Further funding for the Wageningen algae research was hanging in the balance last year. The funding of a large eight-million-euro research programme came to an end at the end of 2015, and the consortium of WUR and algae companies did not succeed in finding funding for a large-scale follow-up study. With the handful of smaller projects she has acquired, there is now sufficient funding, says Barbosa. This year she can take on six new researchers.

First of all she got a six-million-euro EU project, and she can spend one and a half million of that in Wageningen. In the Magnificent project, researchers will try to extract pigments and omega 3 fatty acids from algae. Barbosa: ‘We have selected algae strains which manufacture the fatty acids DHA and EPA. Now we are going to make those strains more robust, breeding them to produce more of these healthy nutrients.’

Secondly, Barbosa’s group will use NWO research funding to develop algae to replace palm oil. The idea is to genetically modify algae to produce the same fatty acids as the oil palm. That is then the first time modified algae have been tested at the research facility. They are bred in a sealed reactor and are intended for non-food use, says Barbosa.

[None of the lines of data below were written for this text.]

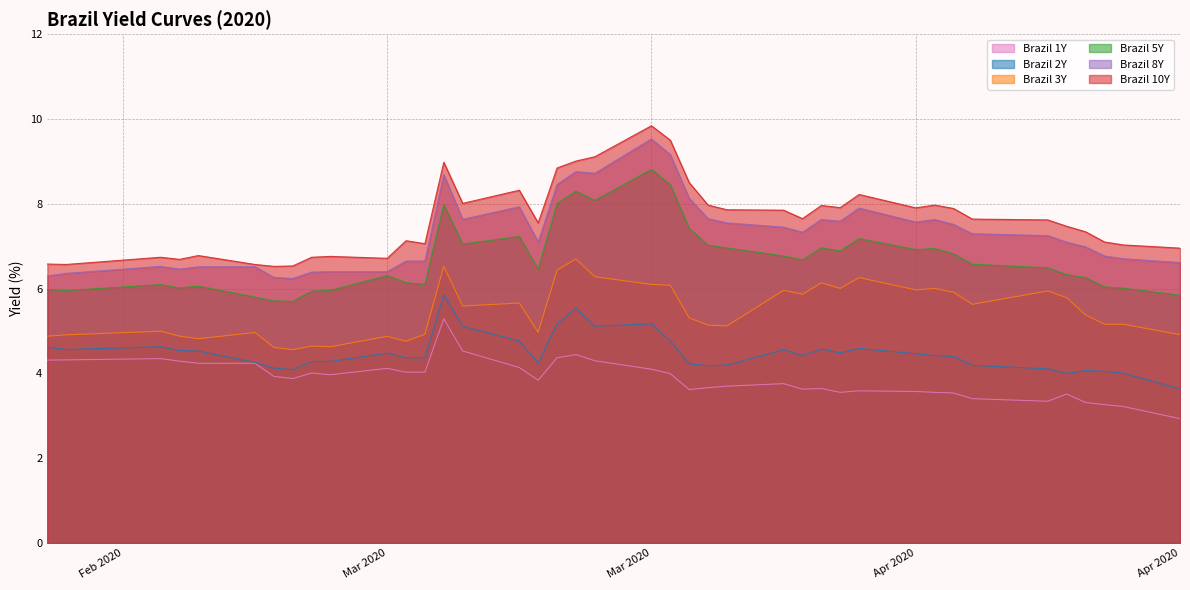

What is the lowest value of the Brazil 3Y series?

4.6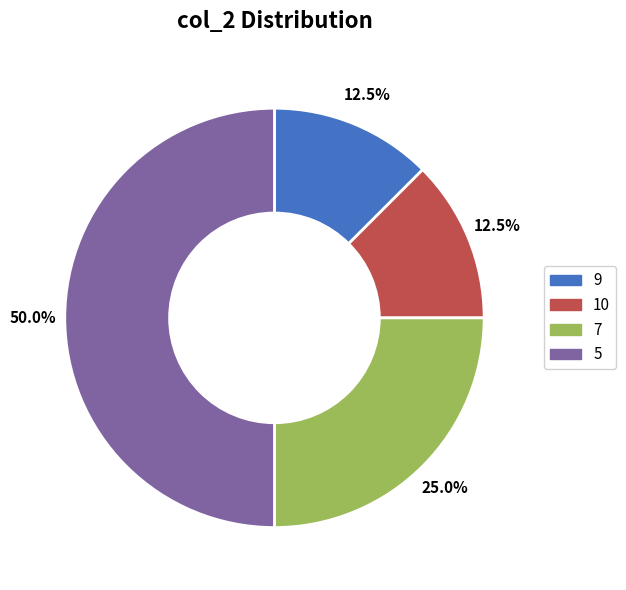

Between 5 and 9, which is larger?

5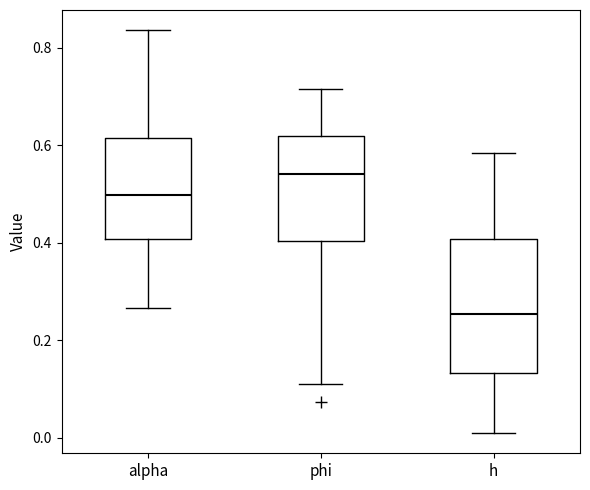

Comparing the boxes themselves (not the whiskers), which one is the tallest?

h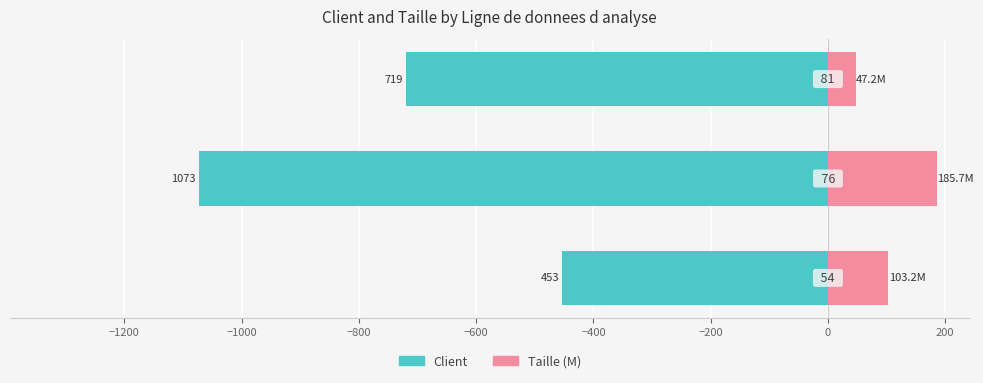

Reading right to left, list all the values displayed in this chart.

Client: -719.0	-1073.0	-453.0
Taille (M): 47.2	185.7	103.2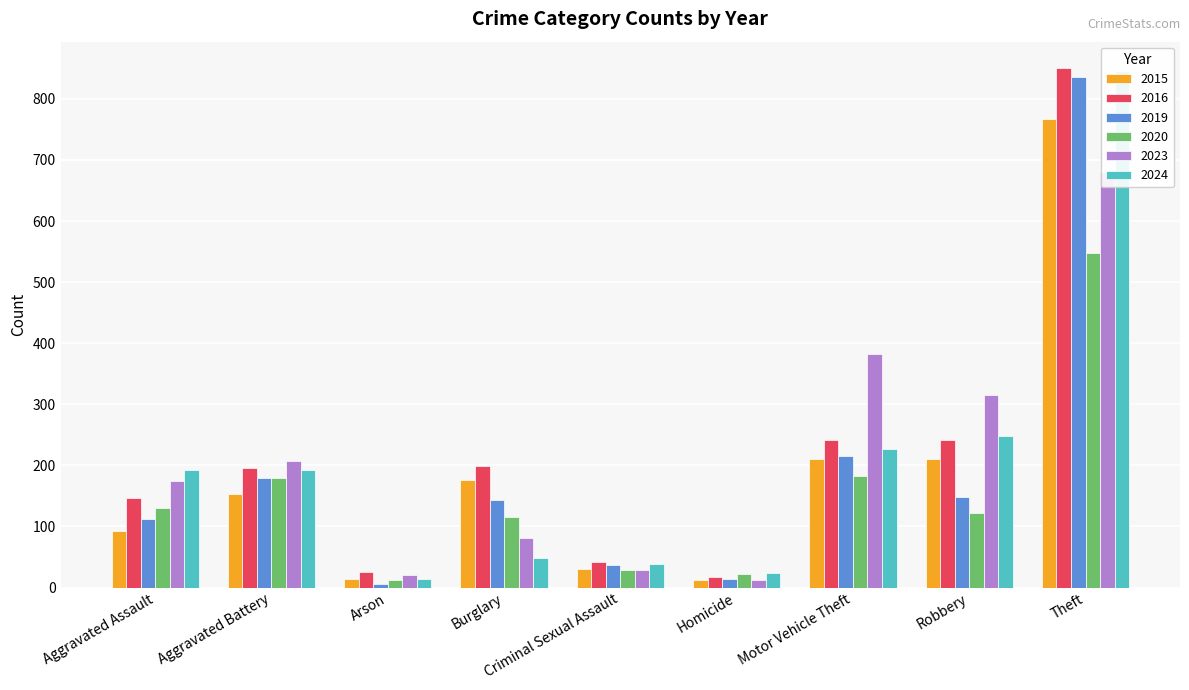

Is it true that 2020 equals 11 at Homicide?

False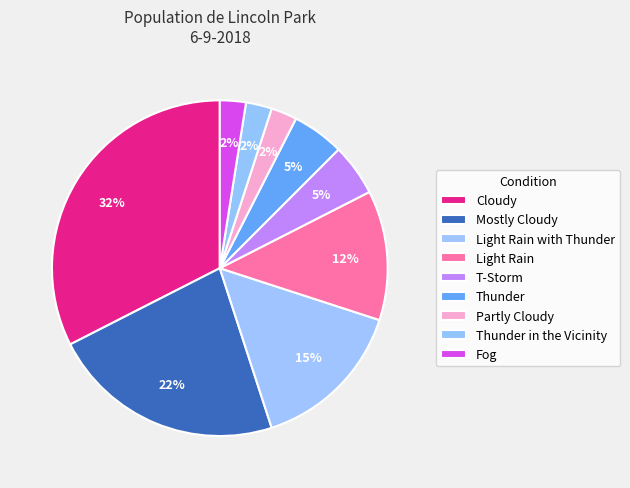

What percentage is the Mostly Cloudy slice, to the nearest percent?

22%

The third line of research Barbosa has lined up is to test a new algae reactor on Bonaire, with funding from the NWO. Her aim is to test and scale up a new, efficient and cheap reactor in a hot country. And then there is another project funded by the Norwegian equivalent of NWO, the Research Council of Norway, which will study the use of algae for bread, beer and fish feed. ‘The aquaculture companies are looking for alternatives for fish feed in salmon farming. The idea is to use the proteins and oil in the algae as fish feed, and the sugars for the production of bread and beer.’